Goldman Sachs, Bank of America and Bank of Montreal provided the loan.

1740 J.P. Hennessy Drive

A fully leased industrial facility in Nashville’s Southeast Davidson County has received a $168.1 million loan, public records show. Blackstone—which last month completed its $3.2 billion acquisition of WPT Industrial REIT—obtained the loan from Goldman Sachs, Bank of America and Bank of Montreal.

The loan has a November 2023 maturity date, the records show, with three one-year extension options. WPT Industrial REIT bought the building in a $33 million double escrow deal facilitated by the sole tenant—Sinomax USA, a memory foam mattress and pillow manufacturer.


READ ALSO: While Supply Chain Slows, Logistics Real Estate Moves Fast: Report


The 505,000-square-foot, Class A building is situated in La Vergne, Tenn., on a 42.4-acre site at 1740 J.P. Hennessy Drive. Constructed in 1991, the property features one grade-level and 39 dock-high loading doors, sky lights, climate control and a 115- to 185-foot truck court.

According to local news station WKRN, Sinomax first opened its doors in La Vergne in 2017, with the location serving as a manufacturing plant expected to add 350 jobs to the region. Interstate 24 is located just 2 miles west of the property, while downtown Nashville is less than 20 miles away. Nearby industrial users include United States Cold Storage, Steel Summit, a FedEx Freight facility, and multiple others.

Diversified growth

An array of multibillion-dollar deals this year positioned Blackstone to capitalize on multiple growing sectors. Its acquisition of WPT’s portfolio—roughly 37.5 million square feet—was first announced in August, just two months after entering a definitive agreement to buy QTS Realty Trust for $10 billion, adding 7 million square feet of data center space to its holdings.

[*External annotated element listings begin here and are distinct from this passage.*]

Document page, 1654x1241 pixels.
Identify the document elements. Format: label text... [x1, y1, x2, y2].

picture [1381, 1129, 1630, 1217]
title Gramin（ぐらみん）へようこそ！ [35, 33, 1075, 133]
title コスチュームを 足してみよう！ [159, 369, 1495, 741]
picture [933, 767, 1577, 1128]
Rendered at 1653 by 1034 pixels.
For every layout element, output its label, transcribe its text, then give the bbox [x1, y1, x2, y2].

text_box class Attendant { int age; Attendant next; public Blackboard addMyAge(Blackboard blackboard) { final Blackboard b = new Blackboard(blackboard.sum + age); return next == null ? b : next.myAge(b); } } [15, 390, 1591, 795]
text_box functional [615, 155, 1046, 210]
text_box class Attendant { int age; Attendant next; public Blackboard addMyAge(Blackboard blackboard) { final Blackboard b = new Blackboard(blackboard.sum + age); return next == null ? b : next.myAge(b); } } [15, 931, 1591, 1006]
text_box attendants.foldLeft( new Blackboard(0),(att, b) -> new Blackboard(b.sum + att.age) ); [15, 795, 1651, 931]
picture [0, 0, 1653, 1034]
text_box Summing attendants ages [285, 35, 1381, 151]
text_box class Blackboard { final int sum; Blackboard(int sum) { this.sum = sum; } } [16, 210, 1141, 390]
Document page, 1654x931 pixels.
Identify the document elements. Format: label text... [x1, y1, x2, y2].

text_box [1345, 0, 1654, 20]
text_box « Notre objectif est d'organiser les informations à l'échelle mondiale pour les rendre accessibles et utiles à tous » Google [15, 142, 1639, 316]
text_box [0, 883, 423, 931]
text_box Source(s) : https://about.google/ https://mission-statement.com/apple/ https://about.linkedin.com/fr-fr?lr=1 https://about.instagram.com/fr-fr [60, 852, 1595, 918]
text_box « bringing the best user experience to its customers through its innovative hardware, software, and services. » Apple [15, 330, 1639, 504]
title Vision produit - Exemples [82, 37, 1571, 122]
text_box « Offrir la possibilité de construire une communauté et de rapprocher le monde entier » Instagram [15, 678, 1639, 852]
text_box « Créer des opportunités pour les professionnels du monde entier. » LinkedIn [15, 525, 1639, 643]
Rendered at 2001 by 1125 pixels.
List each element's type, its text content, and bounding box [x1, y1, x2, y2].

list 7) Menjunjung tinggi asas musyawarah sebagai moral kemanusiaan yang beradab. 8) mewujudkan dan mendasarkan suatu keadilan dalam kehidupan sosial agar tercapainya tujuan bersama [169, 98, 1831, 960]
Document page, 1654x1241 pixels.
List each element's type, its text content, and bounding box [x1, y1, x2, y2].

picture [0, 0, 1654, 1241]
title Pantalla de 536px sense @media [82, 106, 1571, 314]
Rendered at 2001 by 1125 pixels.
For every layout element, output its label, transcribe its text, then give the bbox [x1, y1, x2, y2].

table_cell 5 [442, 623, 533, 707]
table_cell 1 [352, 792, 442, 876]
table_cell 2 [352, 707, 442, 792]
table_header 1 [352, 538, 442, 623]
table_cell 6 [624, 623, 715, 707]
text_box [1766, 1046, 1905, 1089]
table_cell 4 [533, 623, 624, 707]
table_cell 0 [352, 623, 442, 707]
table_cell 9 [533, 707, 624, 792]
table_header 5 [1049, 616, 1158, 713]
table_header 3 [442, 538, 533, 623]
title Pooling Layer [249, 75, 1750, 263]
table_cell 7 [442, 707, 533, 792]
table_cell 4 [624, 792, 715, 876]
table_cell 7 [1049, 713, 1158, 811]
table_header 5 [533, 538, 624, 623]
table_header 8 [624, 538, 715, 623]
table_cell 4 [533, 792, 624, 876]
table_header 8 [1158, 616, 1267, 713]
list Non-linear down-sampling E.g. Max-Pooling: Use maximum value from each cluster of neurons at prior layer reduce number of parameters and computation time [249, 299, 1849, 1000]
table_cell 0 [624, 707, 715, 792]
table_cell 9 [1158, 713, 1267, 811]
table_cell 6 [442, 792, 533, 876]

In December last year, Blackstone also announced the acquisition of a life science portfolio for $3.4 billion.

Despite supply chain issues and the increasing cost of materials, to name just a few hurdles that the sector faced this year, industrial assets remain in high demand. In September, Nashville had 5.2 million square feet of new space underway, or 3.0 percent of total stock, according to a CommercialEdge report. Average rents increased by 6 percent year-over-year, while the market’s vacancy rate remained at 2.4 percent as of September, far below the national average of 5.7 percent.